Defense Minister Sergei Shoigu says Russia must develop new missiles in the next two years in response to the US withdrawal from a Cold War-era agreement.
Shoigu said his country needs to develop a new land-based cruise missile and a new land-based hypersonic missile before 2021, the Russian news agency RIA reported on Tuesday.
President Vladimir Putin announced on Saturday that Moscow had suspended the Intermediate-Range Nuclear Forces Treaty (INF).
It came a day after US Secretary of State Mike Pompeo announced that Washington would suspend the deal for 180 days and fully withdraw from it later if Moscow did not stop what he called “violations.”

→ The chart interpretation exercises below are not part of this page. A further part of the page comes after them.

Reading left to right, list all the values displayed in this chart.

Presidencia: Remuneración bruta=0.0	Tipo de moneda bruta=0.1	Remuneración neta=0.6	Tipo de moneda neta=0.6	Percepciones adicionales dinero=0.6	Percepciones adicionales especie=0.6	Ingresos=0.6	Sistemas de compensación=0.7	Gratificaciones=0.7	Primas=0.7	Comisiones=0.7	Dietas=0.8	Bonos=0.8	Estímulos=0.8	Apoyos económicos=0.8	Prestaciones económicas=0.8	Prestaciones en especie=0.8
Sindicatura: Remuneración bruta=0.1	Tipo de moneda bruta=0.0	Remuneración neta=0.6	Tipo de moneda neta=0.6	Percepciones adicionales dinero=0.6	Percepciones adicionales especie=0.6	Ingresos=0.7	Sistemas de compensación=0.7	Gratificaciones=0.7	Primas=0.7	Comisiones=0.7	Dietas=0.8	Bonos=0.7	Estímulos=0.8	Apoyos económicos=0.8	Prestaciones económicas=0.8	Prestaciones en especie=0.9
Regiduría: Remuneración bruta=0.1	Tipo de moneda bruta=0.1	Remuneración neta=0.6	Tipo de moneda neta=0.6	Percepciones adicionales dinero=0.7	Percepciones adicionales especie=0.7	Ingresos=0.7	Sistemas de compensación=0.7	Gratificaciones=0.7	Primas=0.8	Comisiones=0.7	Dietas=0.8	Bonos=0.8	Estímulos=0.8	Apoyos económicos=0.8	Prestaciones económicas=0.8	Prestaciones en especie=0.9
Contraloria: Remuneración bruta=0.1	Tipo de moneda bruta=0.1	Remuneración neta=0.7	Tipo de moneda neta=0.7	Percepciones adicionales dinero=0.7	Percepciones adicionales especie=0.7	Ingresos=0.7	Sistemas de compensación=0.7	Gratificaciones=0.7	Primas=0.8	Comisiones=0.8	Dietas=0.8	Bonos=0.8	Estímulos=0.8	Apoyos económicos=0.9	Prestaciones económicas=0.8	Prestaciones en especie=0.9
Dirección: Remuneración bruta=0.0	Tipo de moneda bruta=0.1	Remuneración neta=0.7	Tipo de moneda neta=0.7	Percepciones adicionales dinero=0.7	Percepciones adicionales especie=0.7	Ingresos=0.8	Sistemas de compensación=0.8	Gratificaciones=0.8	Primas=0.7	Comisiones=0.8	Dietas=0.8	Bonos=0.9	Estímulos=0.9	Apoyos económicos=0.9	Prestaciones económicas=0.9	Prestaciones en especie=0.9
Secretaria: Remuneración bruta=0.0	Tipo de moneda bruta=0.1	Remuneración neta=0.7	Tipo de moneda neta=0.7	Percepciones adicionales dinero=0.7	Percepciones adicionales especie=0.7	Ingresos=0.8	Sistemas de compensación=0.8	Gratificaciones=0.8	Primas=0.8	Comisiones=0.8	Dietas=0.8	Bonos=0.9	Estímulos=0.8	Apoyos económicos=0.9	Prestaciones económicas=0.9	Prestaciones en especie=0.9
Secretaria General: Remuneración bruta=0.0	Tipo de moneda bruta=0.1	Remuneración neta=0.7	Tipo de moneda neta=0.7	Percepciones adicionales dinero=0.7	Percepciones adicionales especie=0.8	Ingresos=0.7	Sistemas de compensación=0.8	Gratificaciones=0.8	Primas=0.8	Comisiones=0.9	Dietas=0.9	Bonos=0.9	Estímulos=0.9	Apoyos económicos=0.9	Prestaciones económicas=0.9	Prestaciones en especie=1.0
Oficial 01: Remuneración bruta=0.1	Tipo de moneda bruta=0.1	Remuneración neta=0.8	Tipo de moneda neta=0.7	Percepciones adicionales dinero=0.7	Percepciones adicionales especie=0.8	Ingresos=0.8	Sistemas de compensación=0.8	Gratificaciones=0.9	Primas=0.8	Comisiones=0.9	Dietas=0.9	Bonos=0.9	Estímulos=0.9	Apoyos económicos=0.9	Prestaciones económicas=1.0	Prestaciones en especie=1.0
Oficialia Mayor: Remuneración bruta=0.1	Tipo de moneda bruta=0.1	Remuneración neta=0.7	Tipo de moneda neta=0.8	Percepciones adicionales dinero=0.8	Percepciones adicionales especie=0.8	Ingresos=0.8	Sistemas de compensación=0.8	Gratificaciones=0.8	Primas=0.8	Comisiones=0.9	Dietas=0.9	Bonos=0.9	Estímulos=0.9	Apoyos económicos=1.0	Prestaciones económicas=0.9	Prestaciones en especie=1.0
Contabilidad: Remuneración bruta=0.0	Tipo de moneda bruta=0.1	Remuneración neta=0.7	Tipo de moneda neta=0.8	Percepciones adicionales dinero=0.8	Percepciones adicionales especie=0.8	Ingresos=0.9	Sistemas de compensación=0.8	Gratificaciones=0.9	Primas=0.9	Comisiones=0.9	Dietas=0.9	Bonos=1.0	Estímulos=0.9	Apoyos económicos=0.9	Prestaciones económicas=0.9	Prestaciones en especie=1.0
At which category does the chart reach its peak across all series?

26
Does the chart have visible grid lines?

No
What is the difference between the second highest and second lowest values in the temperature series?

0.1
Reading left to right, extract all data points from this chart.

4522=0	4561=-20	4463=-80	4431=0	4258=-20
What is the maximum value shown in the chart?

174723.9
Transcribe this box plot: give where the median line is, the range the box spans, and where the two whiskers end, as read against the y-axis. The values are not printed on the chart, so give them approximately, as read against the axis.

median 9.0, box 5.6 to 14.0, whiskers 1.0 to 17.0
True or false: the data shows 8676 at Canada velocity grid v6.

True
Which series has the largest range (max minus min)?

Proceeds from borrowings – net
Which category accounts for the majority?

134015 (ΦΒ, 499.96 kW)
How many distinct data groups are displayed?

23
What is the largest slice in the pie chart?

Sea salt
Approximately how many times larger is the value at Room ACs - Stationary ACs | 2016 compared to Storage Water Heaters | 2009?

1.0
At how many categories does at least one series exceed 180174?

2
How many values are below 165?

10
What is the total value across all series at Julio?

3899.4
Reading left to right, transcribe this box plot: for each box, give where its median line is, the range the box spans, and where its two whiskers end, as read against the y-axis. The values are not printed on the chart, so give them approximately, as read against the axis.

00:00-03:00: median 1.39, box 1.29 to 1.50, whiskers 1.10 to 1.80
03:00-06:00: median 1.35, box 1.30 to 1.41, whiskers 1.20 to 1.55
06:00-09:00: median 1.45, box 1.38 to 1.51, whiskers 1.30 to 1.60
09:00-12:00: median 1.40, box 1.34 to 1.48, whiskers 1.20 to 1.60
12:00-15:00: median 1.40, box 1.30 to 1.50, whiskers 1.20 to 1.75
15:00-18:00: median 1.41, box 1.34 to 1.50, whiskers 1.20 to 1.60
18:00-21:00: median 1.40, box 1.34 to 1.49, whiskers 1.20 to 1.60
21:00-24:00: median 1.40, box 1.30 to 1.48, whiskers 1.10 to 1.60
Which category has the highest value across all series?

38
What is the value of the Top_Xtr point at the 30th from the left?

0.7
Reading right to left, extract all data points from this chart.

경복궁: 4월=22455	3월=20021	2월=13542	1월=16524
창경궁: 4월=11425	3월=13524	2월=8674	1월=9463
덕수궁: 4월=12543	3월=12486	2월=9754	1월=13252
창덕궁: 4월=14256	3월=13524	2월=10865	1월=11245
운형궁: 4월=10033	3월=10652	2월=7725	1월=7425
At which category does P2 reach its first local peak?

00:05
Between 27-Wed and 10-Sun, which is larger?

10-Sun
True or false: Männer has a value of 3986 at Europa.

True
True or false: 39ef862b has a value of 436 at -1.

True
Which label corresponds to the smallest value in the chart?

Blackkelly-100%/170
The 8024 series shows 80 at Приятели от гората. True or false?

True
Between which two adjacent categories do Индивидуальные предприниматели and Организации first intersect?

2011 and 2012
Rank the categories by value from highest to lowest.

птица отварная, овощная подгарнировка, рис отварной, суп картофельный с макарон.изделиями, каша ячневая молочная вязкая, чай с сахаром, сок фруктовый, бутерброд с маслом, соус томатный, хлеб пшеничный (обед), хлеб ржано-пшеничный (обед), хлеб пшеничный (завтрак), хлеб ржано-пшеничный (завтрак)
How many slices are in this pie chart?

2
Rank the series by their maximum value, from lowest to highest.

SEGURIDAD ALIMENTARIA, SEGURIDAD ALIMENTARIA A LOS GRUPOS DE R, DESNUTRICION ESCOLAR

Russia has rejected the violation accusation, while Putin has ordered his ministers not to initiate disarmament talks with the White House.
With the INF treaty all but dead, one Russian paper warns of “a situation even more dangerous than the Cuban Missile Crisis.” And the government paper says it “cannot exclude” Russia deploying a “100 megaton nuclear...Doomsday weapon” off the US coast. #ReadingRussia pic.twitter.com/iJxOXpXWmE
— Steve Rosenberg (@BBCSteveR) February 4, 2019
Under the treaty, both sides were banned from creating ground-launch nuclear missiles with ranges from 500 kilometers to 5,500 kilometers and led to the elimination of nearly 2,700 short- and medium-range missiles.
Putin already warned that Moscow could easily develop and deploy land-based intermediate-range missiles if the US carried out its threat to withdraw from the landmark treaty.
He also warned that the collapse of the agreement would spark an arms race. Putin, however, said Moscow will not deploy any new missiles unless Washington does so, because Russia does not want to enter a new arms race with the US.